* Try it:
Format the text lines from every entry below as a single numbered list, omitting blank lines. Leave the pictures out of the list.

* Given data:
:::::

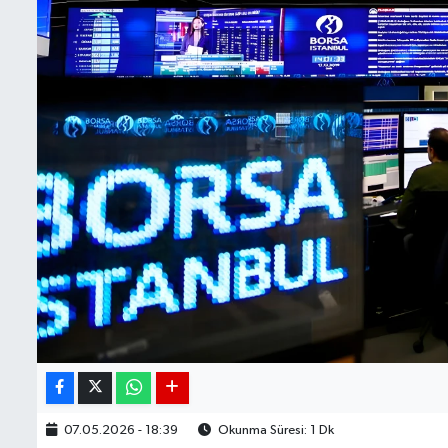
BIST 100 Isı Haritası
Coin Isı Haritası
Ekonomik Takvim
Kiripto Para Piyasası
Gizlilik Sözleşmesi
Hakkımızda
İletişim
07.05.2026 - 18:39
Okunma Süresi: 1 Dk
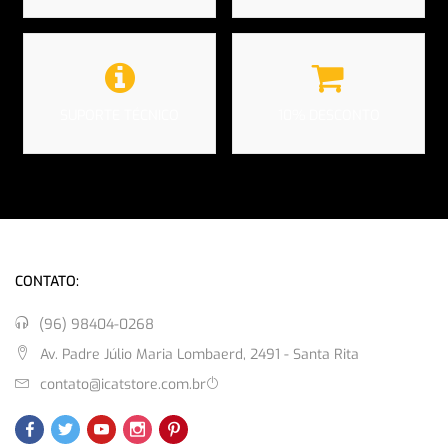
SUPORTE TÉCNICO
10% DESCONTO
CONTATO:
(96) 98404-0268
Av. Padre Júlio Maria Lombaerd, 2491 - Santa Rita
contato@icatstore.com.br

:::::

* Task result:
1. BIST 100 Isı Haritası
2. Coin Isı Haritası
3. Ekonomik Takvim
4. Kiripto Para Piyasası
5. Gizlilik Sözleşmesi
6. Hakkımızda
7. İletişim
8. 07.05.2026 - 18:39
9. Okunma Süresi: 1 Dk
10. SUPORTE TÉCNICO
11. 10% DESCONTO
12. CONTATO:
13. (96) 98404-0268
14. Av. Padre Júlio Maria Lombaerd, 2491 - Santa Rita
15. contato@icatstore.com.br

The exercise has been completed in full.